The program, called Market Lodge, revolves around the notion that consumers are more likely to buy merchandise or services recommended by someone they know and trust.
Market Lodge, made by a startup called bSocial Networks Inc., will pay Facebook members a 10 percent commission on all sales made on their recommendations.
Facebook tried to capitalize on the bonds of friendship last year by introducing a marketing system that includes broadcasting product endorsements among people who know each other.
The strategy hasn't paid off yet, largely because many of Facebook's users rebelled against a feature called "Beacon" that tracked and shared information about their purchases and other actions made on other Web sites.
Spurred by the backlash, Palo Alto-based Facebook now allows its users to turn off Beacon.
Conifer, Colo.-based bSocial is betting that Facebook's roughly 67 million users will be more receptive to an approach that dangles a financial incentive for participating.

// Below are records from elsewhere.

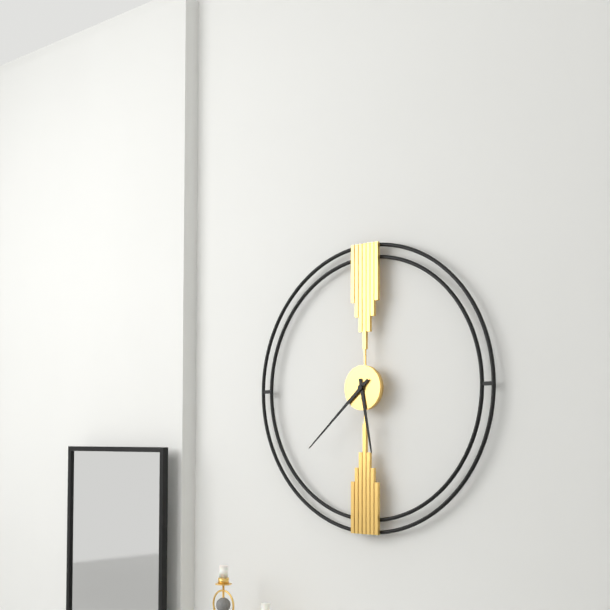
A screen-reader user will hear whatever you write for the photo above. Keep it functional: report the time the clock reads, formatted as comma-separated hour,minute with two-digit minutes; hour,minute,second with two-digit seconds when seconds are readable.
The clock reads 5,38
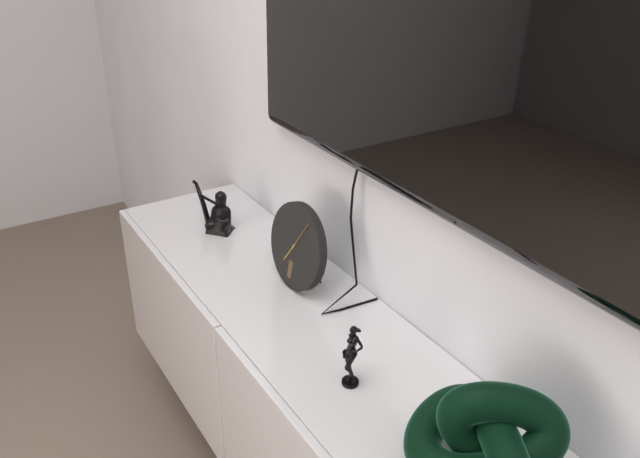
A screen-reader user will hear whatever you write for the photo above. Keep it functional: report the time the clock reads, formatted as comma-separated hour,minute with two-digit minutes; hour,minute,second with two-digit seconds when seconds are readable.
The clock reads 7,05
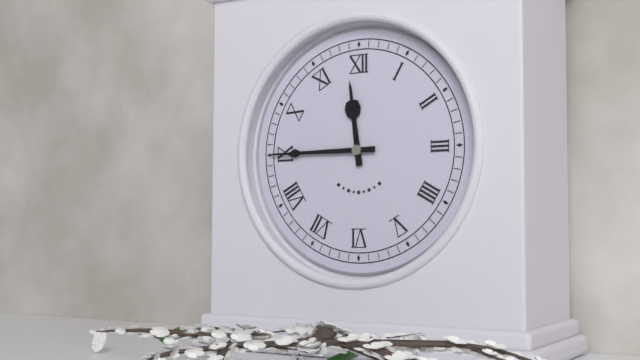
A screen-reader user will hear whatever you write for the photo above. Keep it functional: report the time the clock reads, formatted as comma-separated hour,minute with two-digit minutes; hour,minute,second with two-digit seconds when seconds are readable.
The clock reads 11,45
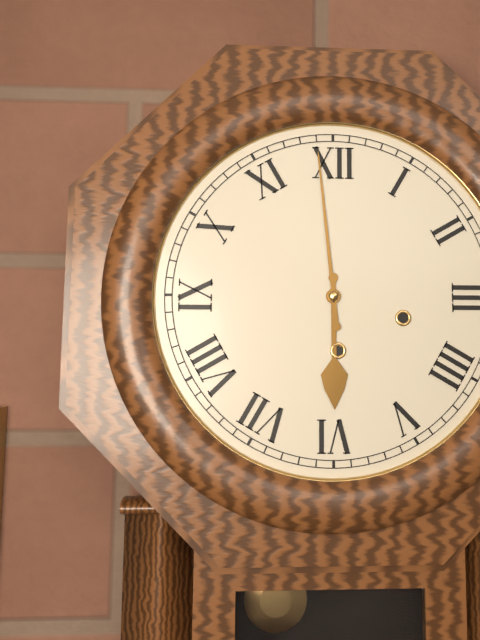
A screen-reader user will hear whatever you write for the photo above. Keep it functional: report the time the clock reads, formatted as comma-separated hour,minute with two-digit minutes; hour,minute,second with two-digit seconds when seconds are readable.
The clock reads 5,59
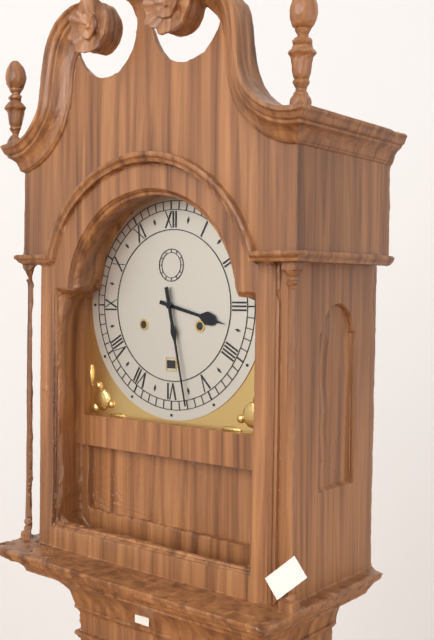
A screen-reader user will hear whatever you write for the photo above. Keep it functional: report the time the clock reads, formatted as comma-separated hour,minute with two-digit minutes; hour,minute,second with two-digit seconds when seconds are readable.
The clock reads 3,28
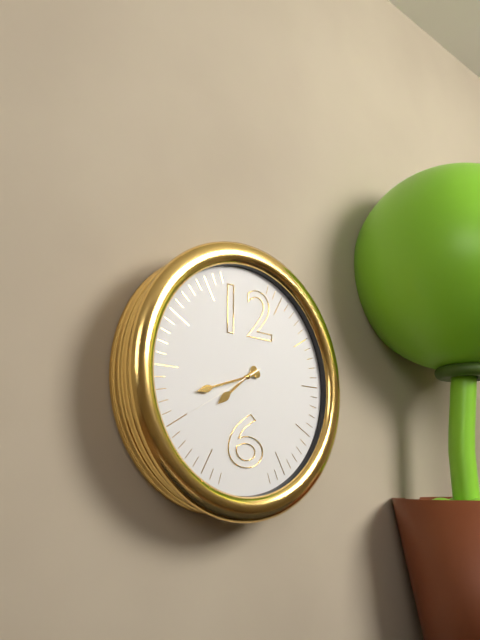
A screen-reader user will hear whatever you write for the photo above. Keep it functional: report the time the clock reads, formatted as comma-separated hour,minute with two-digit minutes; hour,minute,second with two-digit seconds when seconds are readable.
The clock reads 7,42,40
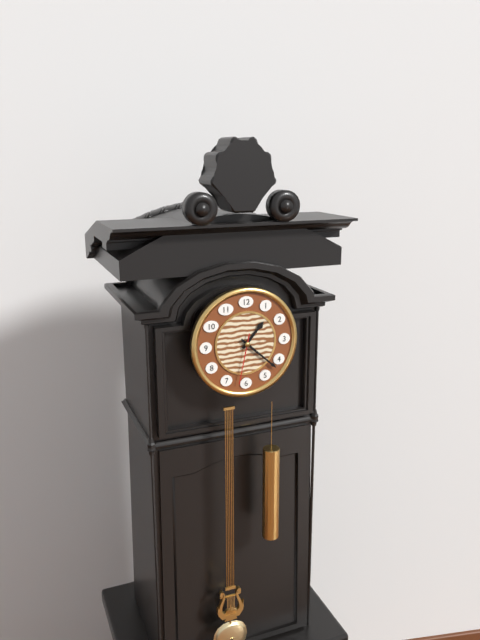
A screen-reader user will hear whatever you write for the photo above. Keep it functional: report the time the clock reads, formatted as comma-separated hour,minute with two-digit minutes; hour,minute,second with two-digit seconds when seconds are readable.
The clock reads 1,22,32
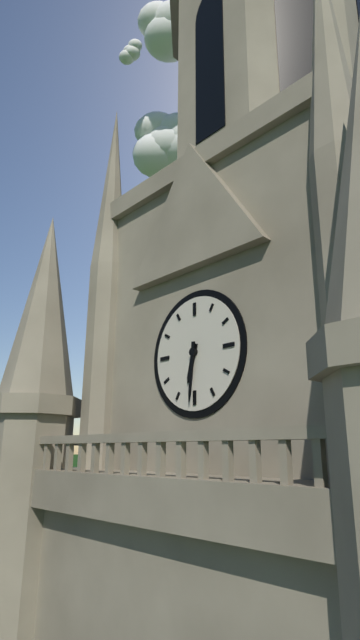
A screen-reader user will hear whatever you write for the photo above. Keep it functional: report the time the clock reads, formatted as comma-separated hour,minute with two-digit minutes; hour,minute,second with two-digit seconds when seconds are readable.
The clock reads 6,31
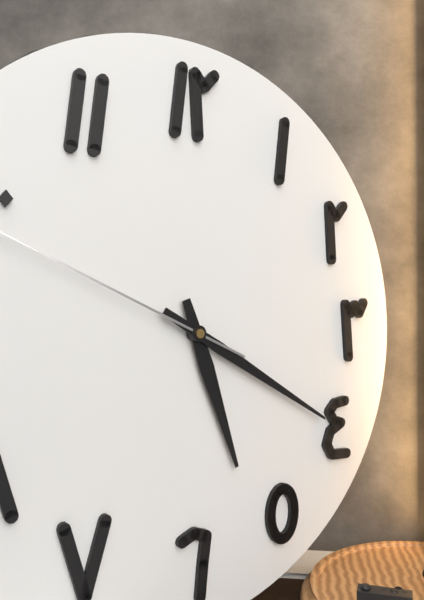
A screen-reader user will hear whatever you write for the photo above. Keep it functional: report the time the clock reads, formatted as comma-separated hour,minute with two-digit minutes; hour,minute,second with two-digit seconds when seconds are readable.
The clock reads 5,20
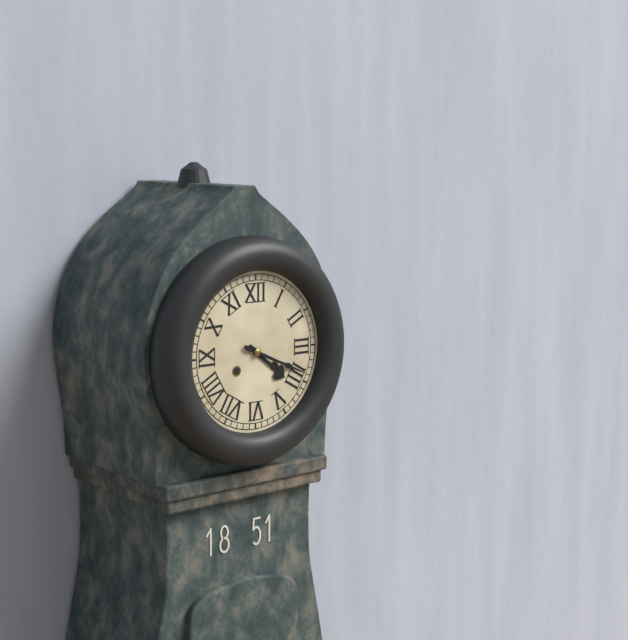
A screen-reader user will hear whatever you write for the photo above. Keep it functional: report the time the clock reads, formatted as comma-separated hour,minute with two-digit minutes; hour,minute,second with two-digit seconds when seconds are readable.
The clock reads 4,19
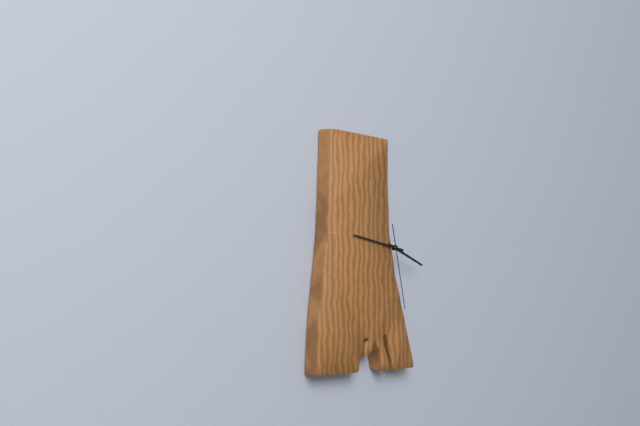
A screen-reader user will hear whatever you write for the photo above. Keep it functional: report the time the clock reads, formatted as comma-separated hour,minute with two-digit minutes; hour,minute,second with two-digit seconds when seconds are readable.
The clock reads 3,47,28
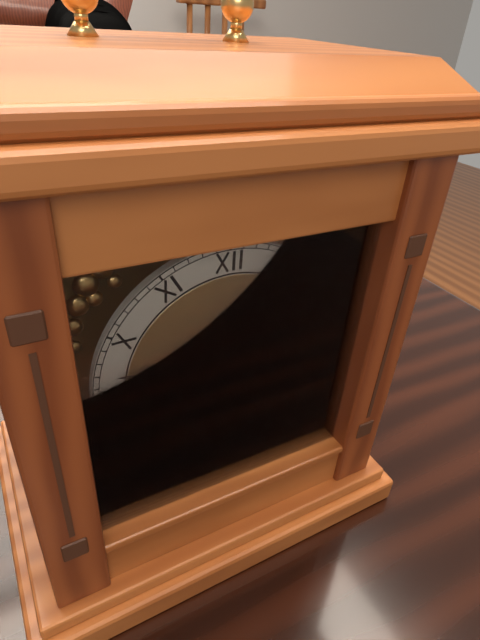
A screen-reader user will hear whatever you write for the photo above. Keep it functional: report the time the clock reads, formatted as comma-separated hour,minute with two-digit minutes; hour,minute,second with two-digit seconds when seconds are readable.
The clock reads 7,47
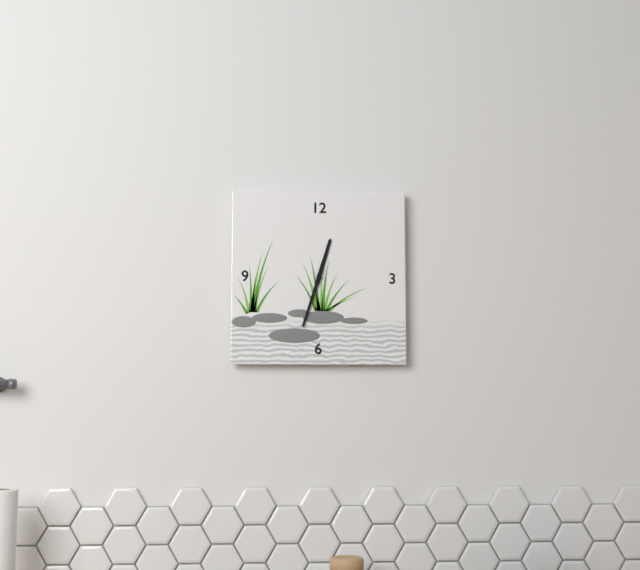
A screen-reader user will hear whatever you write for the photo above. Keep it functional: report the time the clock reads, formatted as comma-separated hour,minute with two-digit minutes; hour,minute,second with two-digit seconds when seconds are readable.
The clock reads 12,33
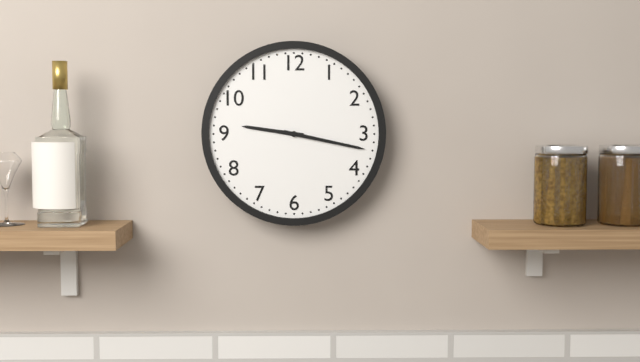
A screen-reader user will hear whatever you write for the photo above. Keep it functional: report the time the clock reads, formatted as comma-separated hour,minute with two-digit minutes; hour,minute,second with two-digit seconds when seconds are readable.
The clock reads 9,17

Facebook members who decide to use Market Lodge can customize their own stores, selecting from more than 1,200 products sold by about 50 different merchants.
Once the personal store is set up, Facebook users can then invite others in their network to check out the stuff they're recommending. Market Lodge users can make purchases from their own stores and still qualify for the 10 percent sales commission.
All the inventory, order processing and delivery arrangements are handled by the merchants - just as they would be for any other sale.
"We think this could be very lucrative for Facebook's members," said bSocial co-founder Sue Spielman.
More than 100 people have signed up for Market Lodge since it quietly rolled out last week.
For now, Facebook won't receive a cut of the sales made through Market Lodge, but bSocial Networks eventually may consider sharing revenue with the social network or other Web sites that might be interested in the application, Spielman said.
Market Lodge is just one of more than 16,000 applications that have been designed for Facebook since the social network opened itself up to outside programs. Most of the applications, commonly called "widgets," provide Facebook users with new ways to play games or share photos or musical interests.
Although they are attracting big crowds, online social networks so far have had trouble reaping huge profits from advertising.
Even Google Inc., which runs the Internet's most lucrative advertising network, has acknowledged having trouble finding the right marketing mix in its business partnership with News Corp.'s MySpace.com, the only social network larger than Facebook.
The owner of White Swan, a Boulder, Colo.-based seller of recorded music, thinks paying Facebook members to drum up sales could be more effective than advertising, which can cost up to $15 for every $100 in sales.
"Right now when you do marketing, you are competing with so many voices that it's easy to get lost," said Parmita Pushman, White Swan's owner.